Alvin Youngblood Hart

Saturday, November 23, at Happy Days Visitor Center in Boston Heights.

This ought to shut them up. Some critics haven't been kind to Alvin Youngblood Hart ever since they employed their heaviest hyperbole in praise of Hart's 1996 debut Big Mama's Door. Hart, it seems, has had the audacity to stray from the down-home, all-acoustic blues of that first album. Territory, his follow-up, not only added electricity, but delved into Latin, Western swing, Cajun, and reggae. He even covered a Captain Beefheart song. Then, in 2000, he did the unthinkable, going entirely electric on Start With the Soul.
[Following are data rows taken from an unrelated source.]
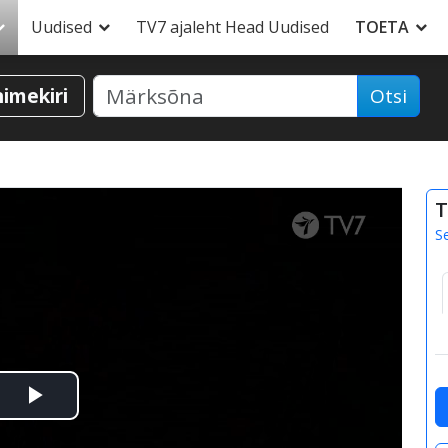
Uudised
TV7 ajaleht Head Uudised
TOETA
nimekiri
Otsi
T
S
Esita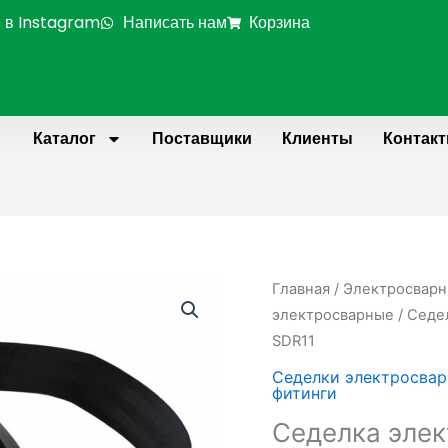
 в Instagram
Написать нам
Корзина
Каталог
Поставщики
Клиенты
Контак
Количество
Главная
/
Электросварн
товара
электросварные
/ Седе
Седелка
SDR11
электросварная
Седелки электросва
(с
фитинги
фрезой)
Седелка элек
PE100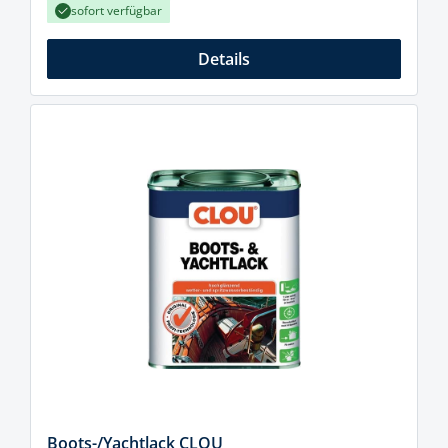
sofort verfügbar
Details
Boots-/Yachtlack CLOU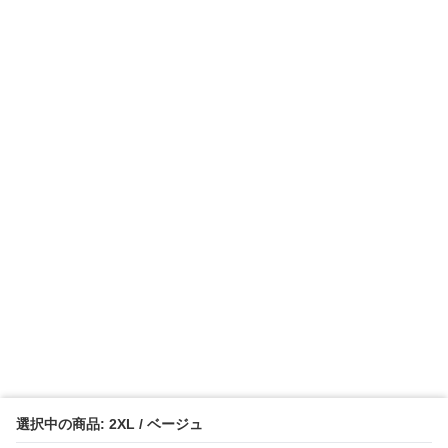
選択中の商品: 2XL / ベージュ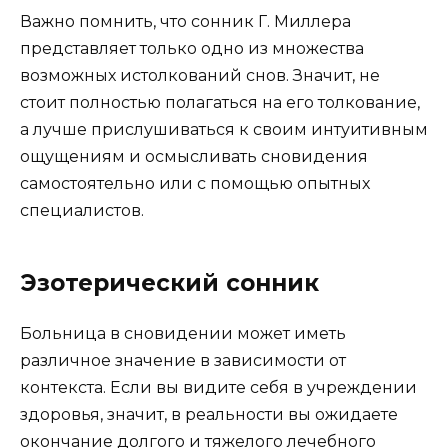
Важно помнить, что сонник Г. Миллера
представляет только одно из множества
возможных истолкований снов. Значит, не
стоит полностью полагаться на его толкование,
а лучше прислушиваться к своим интуитивным
ощущениям и осмысливать сновидения
самостоятельно или с помощью опытных
специалистов.
Эзотерический сонник
Больница в сновидении может иметь
различное значение в зависимости от
контекста. Если вы видите себя в учреждении
здоровья, значит, в реальности вы ожидаете
окончание долгого и тяжелого лечебного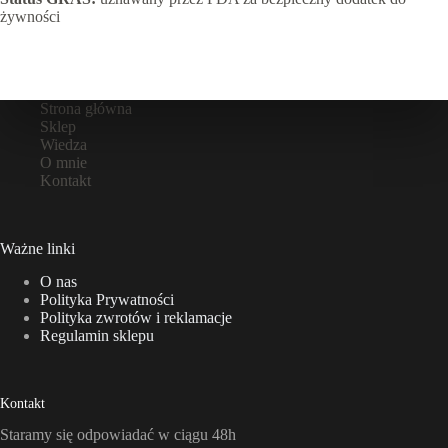
żywności
Strona główna
Sklep
Wiedza
O mnie
Kontakt
Ważne linki
O nas
Polityka Prywatności
Polityka zwrotów i reklamacje
Regulamin sklepu
Kontakt
Staramy się odpowiadać w ciągu 48h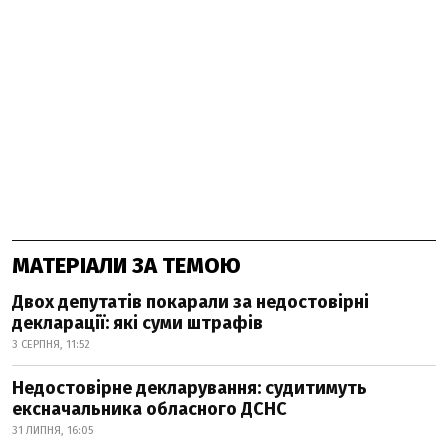
МАТЕРІАЛИ ЗА ТЕМОЮ
Двох депутатів покарали за недостовірні
декларації: які суми штрафів
3 СЕРПНЯ, 11:52
Недостовірне декларування: судитимуть
ексначальника обласного ДСНС
31 ЛИПНЯ, 16:05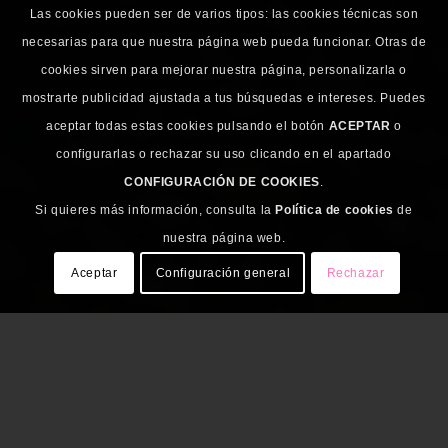
Las cookies pueden ser de varios tipos: las cookies técnicas son
necesarias para que nuestra página web pueda funcionar. Otras de
cookies sirven para mejorar nuestra página, personalizarla o
mostrarte publicidad ajustada a tus búsquedas e intereses. Puedes
aceptar todas estas cookies pulsando el botón
ACEPTAR
o
configurarlas o rechazar su uso clicando en el apartado
CONFIGURACIÓN DE COOKIES
.
Si quieres más información, consulta la
Política de cookies
de
nuestra página web.
Aceptar
Configuración general
Rechazar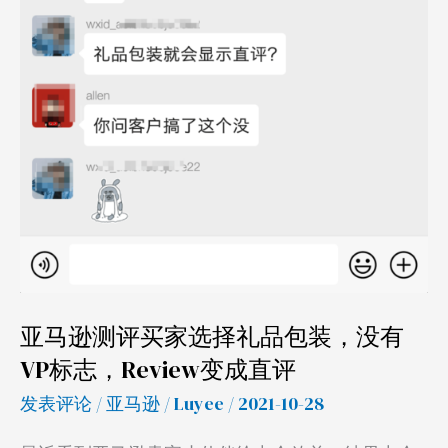
Review
变
成
直
评
亚马逊测评买家选择礼品包装，没有
VP标志，Review变成直评
发表评论
/
亚马逊
/
Luyee
/ 2021-10-28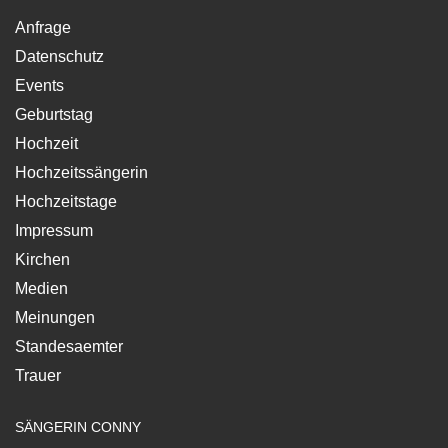
Anfrage
Datenschutz
Events
Geburtstag
Hochzeit
Hochzeitssängerin
Hochzeitstage
Impressum
Kirchen
Medien
Meinungen
Standesaemter
Trauer
SÄNGERIN CONNY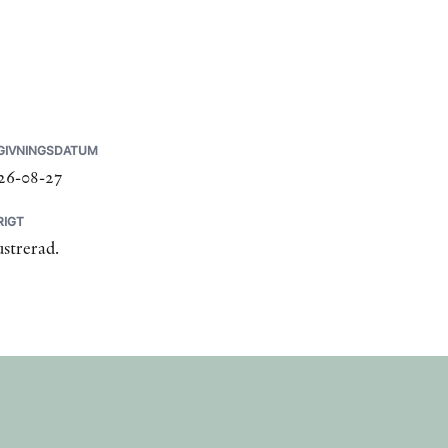
GIVNINGSDATUM
26-08-27
RIGT
ustrerad.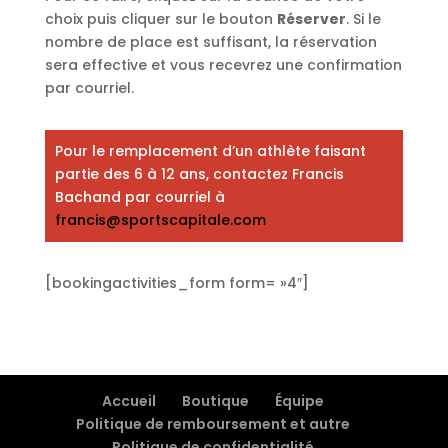
choix puis cliquer sur le bouton
Réserver
. Si le
nombre de place est suffisant, la réservation
sera effective et vous recevrez une confirmation
par courriel.
Pour le remplacement d’un athlète faisant
partie des 6 à 12 ans, contactez Francis
Bachand par courriel à
francis@sportscapitale.com
[bookingactivities_form form= »4″]
Accueil
Boutique
Équipe
Politique de remboursement et autre
Politique de confidentialité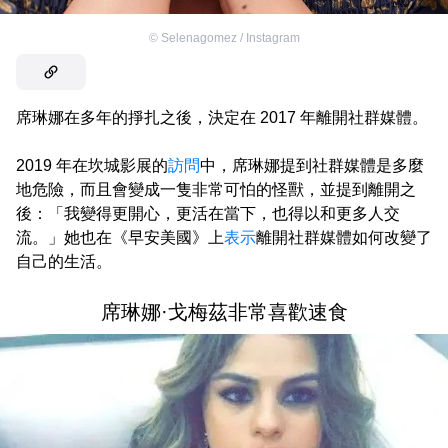
©
Selenagomez / Instagram
席琳娜在多年的掙扎之後，決定在 2017 年離開社群媒體。
2019 年在坎城影展的
訪問
中，席琳娜提到社群媒體是多麼
地危險，而且會變成一隻非常可怕的怪獸，並提到離開之
後：「我變得更開心，更活在當下，也得以和更多人交
流。」她也在《早安美國》上
表示
離開社群媒體如何改變了
自己的生活。
席琳娜·戈梅茲非常喜歡速食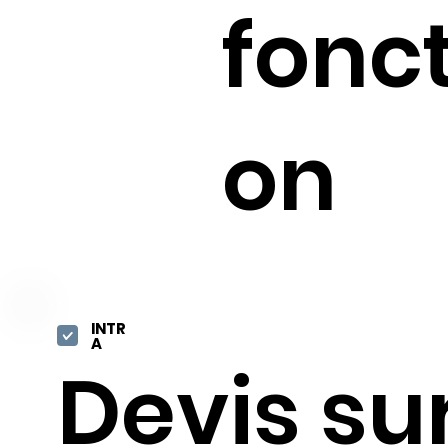
fonct
on
INTR
A
Devis su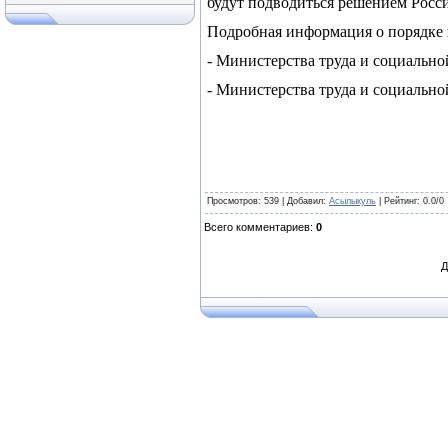
будут подводиться решением Росс
Подробная информация о порядке 
- Министерства труда и социальн
- Министерства труда и социальн
Просмотров
: 539 |
Добавил
:
Асылыкуль
|
Рейтинг
:
0.0
/
0
Всего комментариев
:
0
Д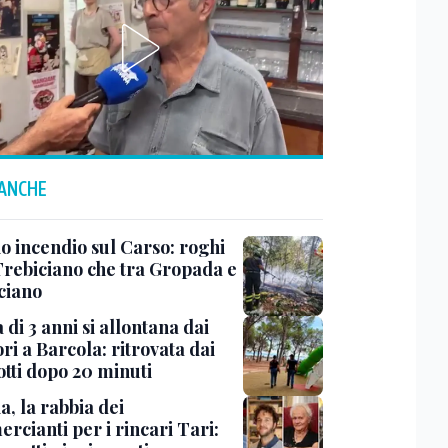
 ANCHE
o incendio sul Carso: roghi
 Trebiciano che tra Gropada e
ciano
di 3 anni si allontana dai
ri a Barcola: ritrovata dai
otti dopo 20 minuti
a, la rabbia dei
rcianti per i rincari Tari: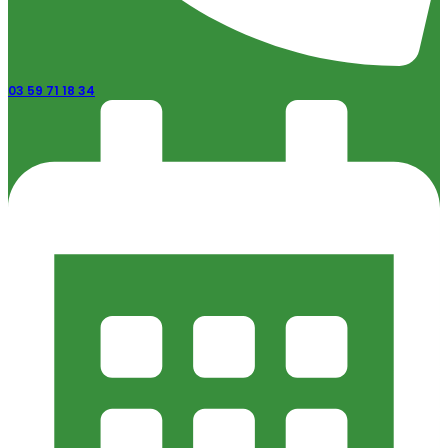
03 59 71 18 34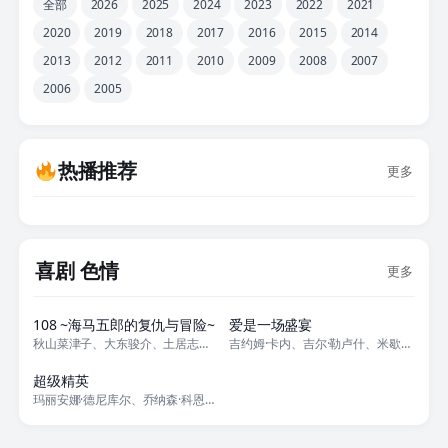
全部
2026
2025
2024
2023
2022
2021
2020
2019
2018
2017
2016
2015
2014
2013
2012
2011
2010
2009
2008
2007
2006
2005
热播推荐
更多
喜剧 色情
更多
正片
正片
108 ~海马五郎的复仇与冒险~
爱是一场盛宴
秋山菜津子、大东骏介、土居志央梨、福本清三、堀田真由、Naoki Inu
吉约姆·卡内、吉尔·勒卢什、米歇尔·富、卡米尔·拉萨特、泽维尔·布瓦、艾
正片
超级精英
玛丽安娜·德尼库尔、乔纳森·科恩、皮埃尔-安·勒·博甘、托马斯·布伦门塔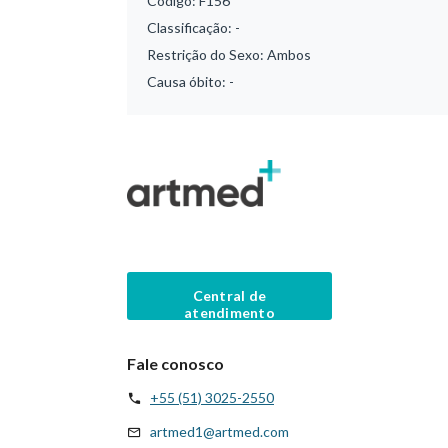
Código:
F156
Classificação:
-
Restrição do Sexo:
Ambos
Causa óbito:
-
Central de
atendimento
Fale conosco
+55 (51) 3025-2550
artmed1@artmed.com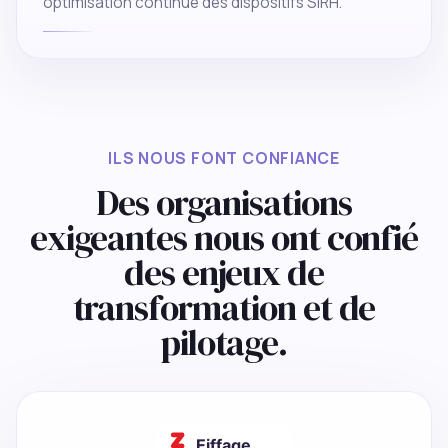
optimisation continue des dispositifs SIRH.
ILS NOUS FONT CONFIANCE
Des organisations
exigeantes nous ont confié
des enjeux de
transformation et de
pilotage.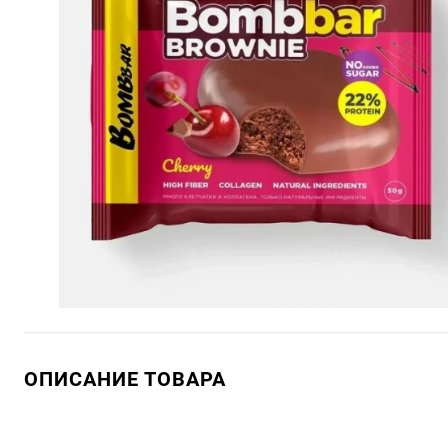
ОПИСАНИЕ ТОВАРА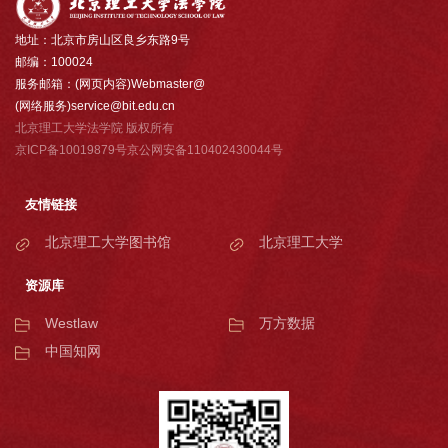
地址：北京市房山区良乡东路9号
邮编：100024
服务邮箱：(网页内容)Webmaster@
(网络服务)service@bit.edu.cn
北京理工大学法学院 版权所有
京ICP备10019879号京公网安备110402430044号
友情链接
北京理工大学图书馆
北京理工大学
资源库
Westlaw
万方数据
中国知网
Well, all you naysayers, are you happy now? Down in the Alley, Hart's latest, is acoustic front to back, though in more of the Piedmont style than the Delta blues favored on Big Mama's Door. Strains of Leadbelly, Willie McTell, Mississippi John Hurt, and Fred McDowell run through it, just like Charlie Patton and Bukka White did on Big Mama. But Hart is one of those people who can pick up any instrument with strings and master it in the time it takes to drive from Parchman Farm to Beale Street. A return to his roots? Hart doesn't have roots. He has music. Try not to pigeonhole it. Just enjoy.